Pesticide self-poisoning is one of the leading methods of suicide worldwide, and most cases occur in agricultural communities in low- and middle-income countries where highly hazardous pesticides (HHPs) remain freely accessible. The WHO and FAO have identified two measures as central to addressing this: restricting access to the pesticides most commonly used in self-poisoning, and phasing out HHPs from agricultural use. Malawi is among the countries where pesticide-related self-harm remains a significant public health concern, and where these regulatory measures have yet to be widely implemented.

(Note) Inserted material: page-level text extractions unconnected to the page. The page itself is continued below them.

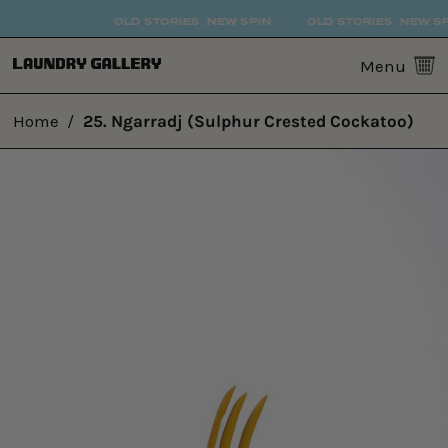
OLD STORIES. NEW SPIN.
OLD STORIES. NEW SPI
0
Menu
Home
/
25. Ngarradj (Sulphur Crested Cockatoo)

This project examines how the pesticide industry has responded to that evidence gap in its public communications. Corporate social responsibility reports and stewardship programmes from major agrochemical manufacturers and their trade associations present farmer training, protective equipment distribution, and safe-use campaigns as the industry's contribution to pesticide safety. What these materials rarely address is engagement with means restriction or HHP phase-out, the two measures with the strongest evidence base. Using a corporate determinants of health framework and critical discourse analysis, the project analyses this material to identify how pesticide hazard is reframed as a matter of individual behaviour, how responsibility for harm is shifted onto farmers and intermediaries, and where regulatory silence occurs. 

Findings will be presented at the Our Minds symposium and through Edinburgh 300, with the analysis also being developed for academic publication post-scholarship. The project draws on close collaboration with Malawian researchers and students, so the analysis stays grounded in local regulatory and public health context.